Yahoo has brought a delicate question to the U.S. Supreme Court: who should have access to a departed person’s emails?

The company has asked the court to overthrow a Massachusetts court decision stating that the federal Stored Communications Act (SCA) does not prevent Yahoo from releasing a deceased man’s email account to his relatives, as Yahoo had claimed.  

That ruling “effectively eliminates personal privacy in email content after death by giving estate administrators complete control over those private communications,” argues Marc Zwillinger, an attorney for Yahoo, in a petition to the High Court, according to the Boston Herald. 

John G. Ajemian,  age 42, was killed in a motorcycle accident in 2006. He died intestate, with no provisions made for the Yahoo email account he had set up four years earlier with his brother Robert.

In 2009, the Ajemian siblings sued in the Probate and Family Court, seeking full access to their brother’s Yahoo account. But that court granted a summary judgment to Yahoo. The family appealed.

Last October, Associate Judge Barbara A. Lenk, writing for the majority in the Massachusetts Supreme Judicial Court, stated that the SCA does not stand in the way of Yahoo releasing the emails with the family’s permission, thus throwing out the Probate and Family Court’s judgment 

The court did not order Yahoo to release the contents of the account — it simply overthrew the judgment in favor of Yahoo.

Lenk determined that “Nothing in the statutory language or the legislative history of the SCA evinces a clear congressional intent to intrude upon State prerogatives with respect to personal representatives of a decedent's estate,” she wrote.

Still at issue was whether Yahoo’s terms of service constitute a reason for refusing access. Lenk noted that there are “issues of fact pertinent to the enforceability of the contract,” and sent that matter back to the Probate and Family Court for review.

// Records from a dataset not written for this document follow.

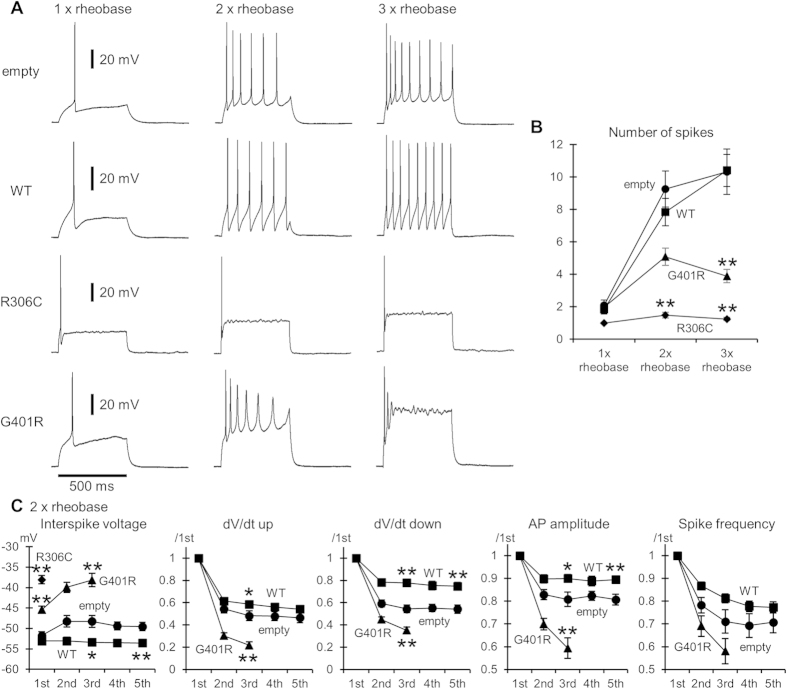
Repetitive firing properties of Kv2.1 mutant-transfected primary cortical neurons.(A) Representative traces of repetitive AP firing evoked by 500 ms current injections of one, two, or three times the rheobase amplitude. (B) Changes in the number of AP spikes generated during a 500 ms current injection with increasing current amplitude. **P < 0.01 compared with others by Kruskal-Wallis test. (C) Changes in the minimum interspike voltage level, maximum speed of spike upstrokes (dV/dt up) and downstrokes (dV/dt down), spike amplitude (AP amplitude), and instantaneous spike frequency (reciprocal of the interspike interval) during repetitive firing evoked by a 500 ms current injection of two times the rheobase. Parameters values of the initial five spikes and intervals in empty and WT, up to the third spike in G401R, and only the first interspike voltage in R306C were compared, because of differences in average spike number during injections, as shown in (B). Values of dV/dt up, dV/dt down, AP amplitude, and spike frequency were normalized to the first spike and frequency. *P < 0.05, **P < 0.01 compared with empty by Dunnett’s T3 test. The first interspike voltages in R306C and in G401R also differed significantly (P < 0.01). The numbers of cells analyzed in (B,C) are indicated in the bars in Fig. 5A.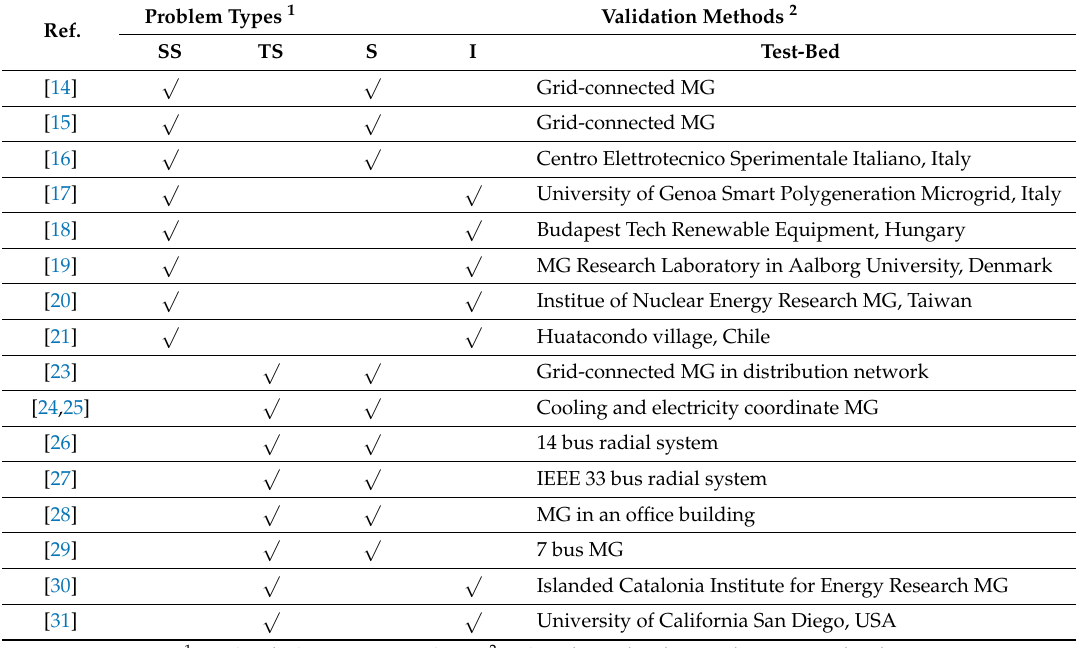
Table 1. Summary of previous studies on the optimal scheduling using ESS in MG.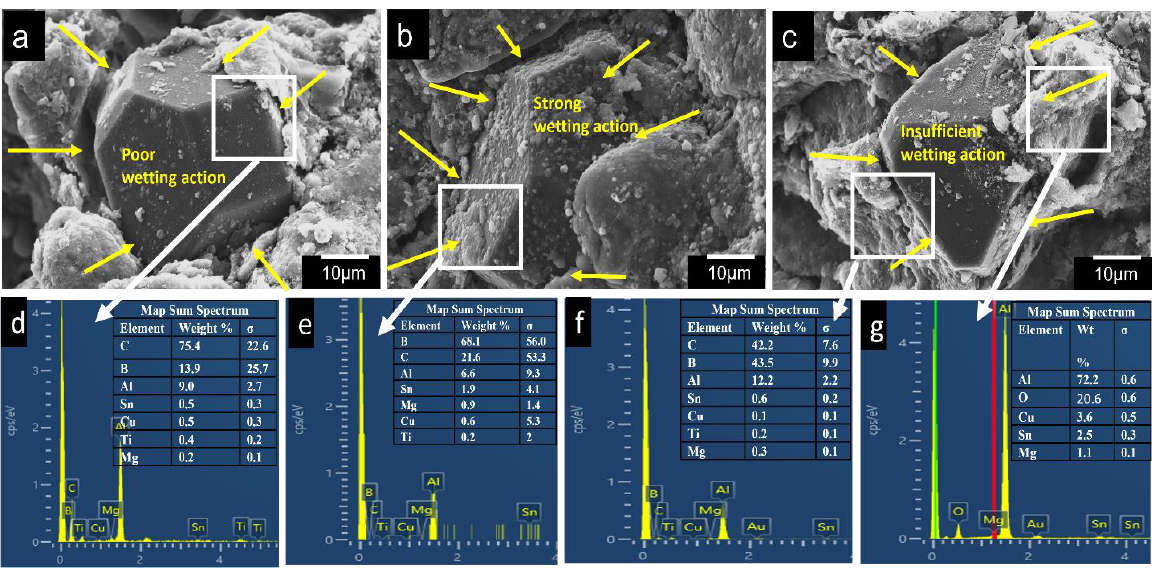
Figure 4. SEM images and EDX analysis of porous Al composites showing wetting action near the vicinity of diamond particles at different sintering temperatures, ( a , d ) 580 °C, ( b , e ) 590 °C, and ( c , f , g ) 600 °C.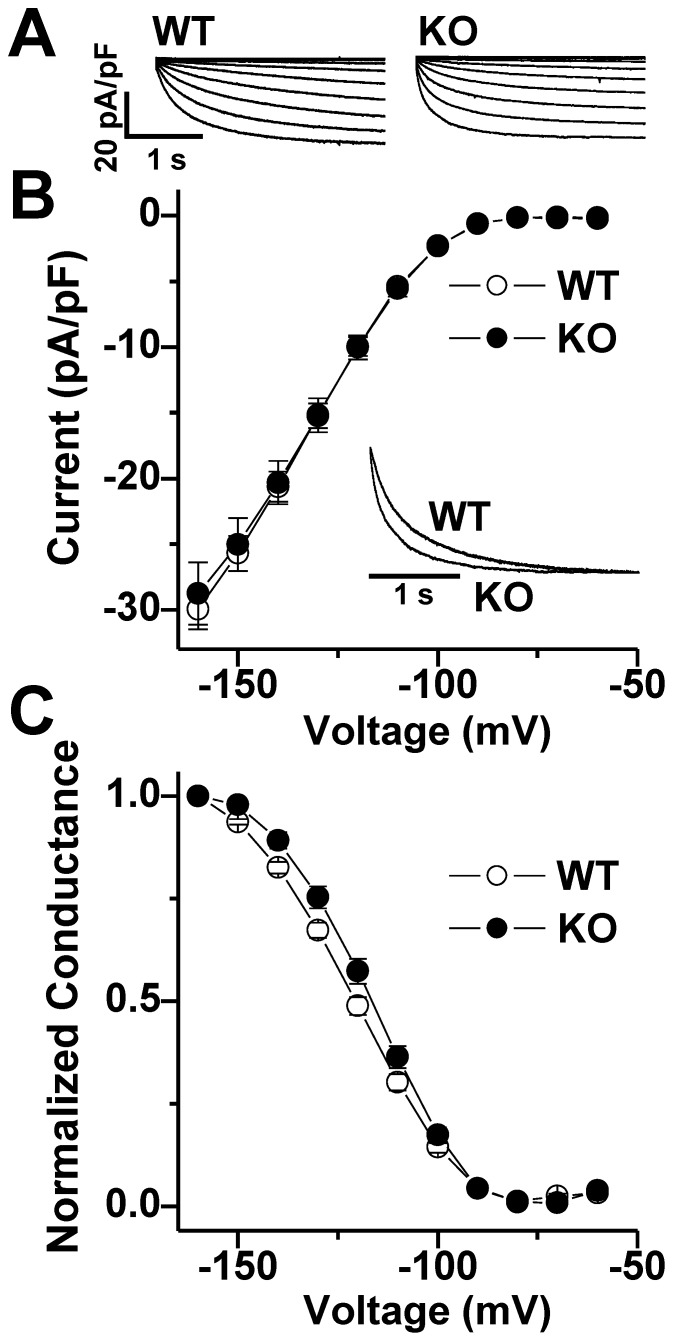
Funny current (If) in WT and atrial-specific NCX1 KO SAN cells.
A. Representative If current families (normalized to capacitance) in response to test clamps ranging from –60 to –160 mV in WT (left) and KO (right) SAN cells. B. There is no difference in the average peak current-voltage relationship for If recorded from 29 WT (open circles) and 40 KO SAN cells (closed circles). Inset: superimposed normalized current traces at –160 mV in a WT and KO SAN cell. C. Average conductance-voltage relationships for If in WT (open) and KO (filled) cells.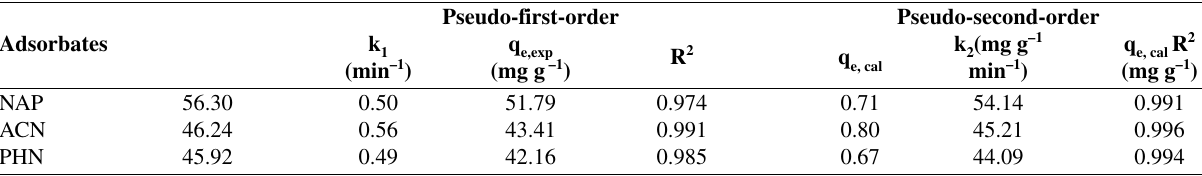
Table 3. Kinetic parameters of NAP, ACN, and PHN adsorption on GO-9-AA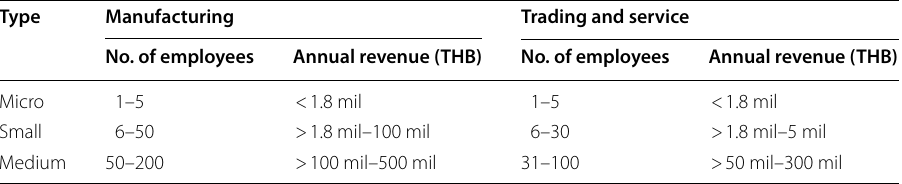
Source: The Office of SMEs Promotion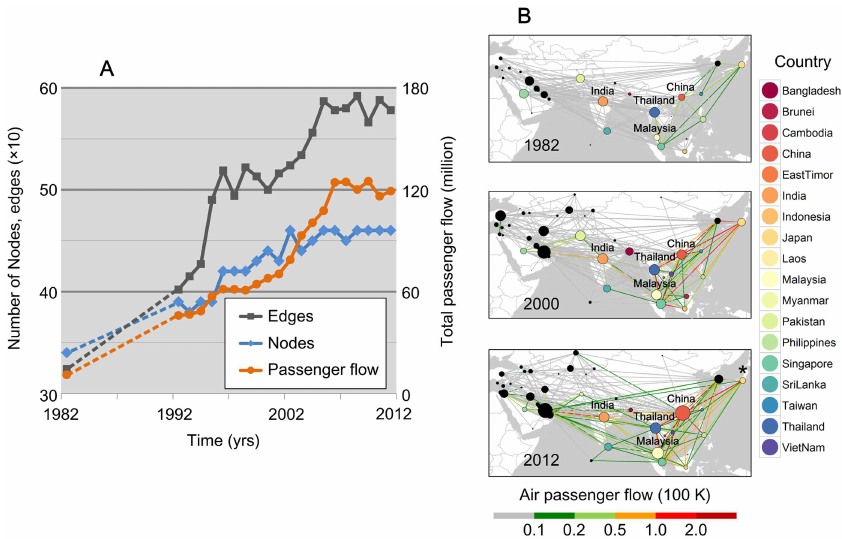
Fig 2. Growing airline networks in Asia. (A) Number of nodes(countries belongingto the Asian air transport network), the number of airlines, and total passengerflow in the Asian air transport network between 1982–2012. Records are not availablefor the period 1983–1991, so dashedlines represented imputed missing values obtainedby linear interpolation. (B) Passenger flux in Asia in 1982, 2000 and 2012. The size of each node correspondsto the degreecentrality of the country in the airlinenetwork. Color coded lines representthe volume of air passengerflux. Node colors correspond to the countries indicatedon the right- hand side of the figure. Black points indicatecountriesfor which no virus sequencewas includedin the geneticanalyses. Chinashares one of the busiest Asian flight routes with Japan, which is indicatedby an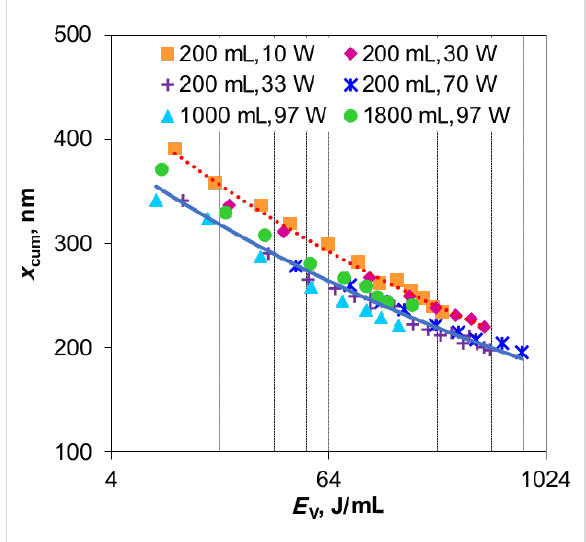
Figure 4: Aggregate size of P25 as a function of ultrasonic energy density performed by two ultrasonic devices, Hielscher UP100H (red dot) and Topas UDS751 (blue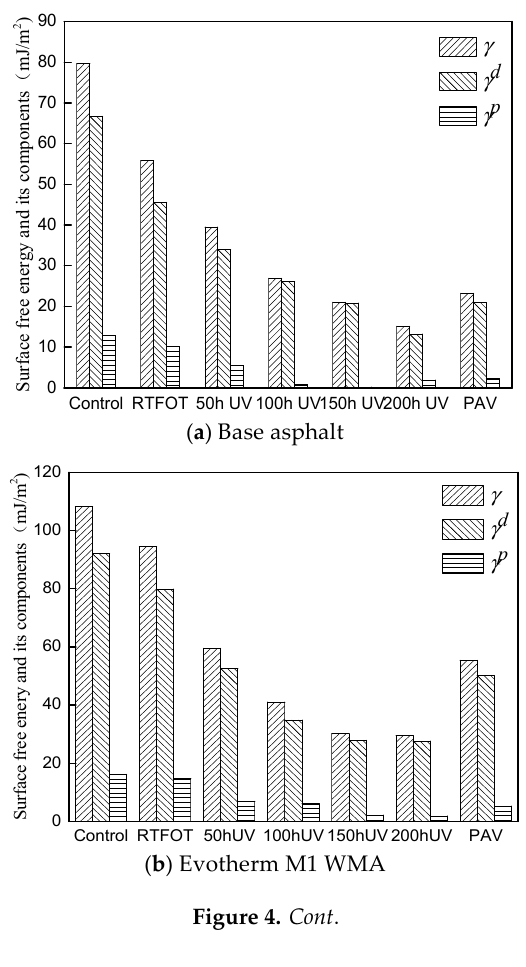
( b ) Evotherm M1 WMA Figure 4. Cont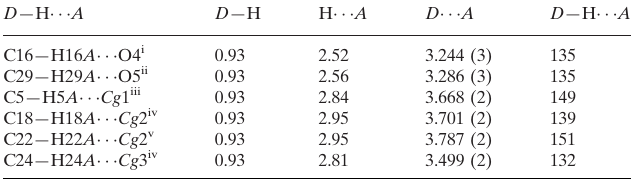
Hydrogen-bond geometry (A˚ , (cid:2)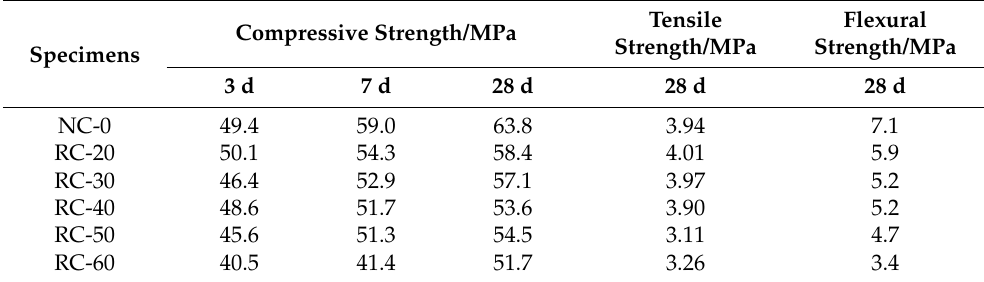
Table 4. Measured results of the mechanical property of recycled concrete with different recycled aggregate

That remand drew a rebuke from Chief Justice Ralph D. Gants. While acknowledging that issues remained, Gants argued that the court should have simply dismissed Yahoo’s appeal instead of remanding that issue back to the Probate and Family Court.

“The additional cost of further litigation is a financial pinprick to a Web services provider such as Yahoo, but it is a heavy financial burden on the assets of an estate, even a substantial estate,” Gants wrote.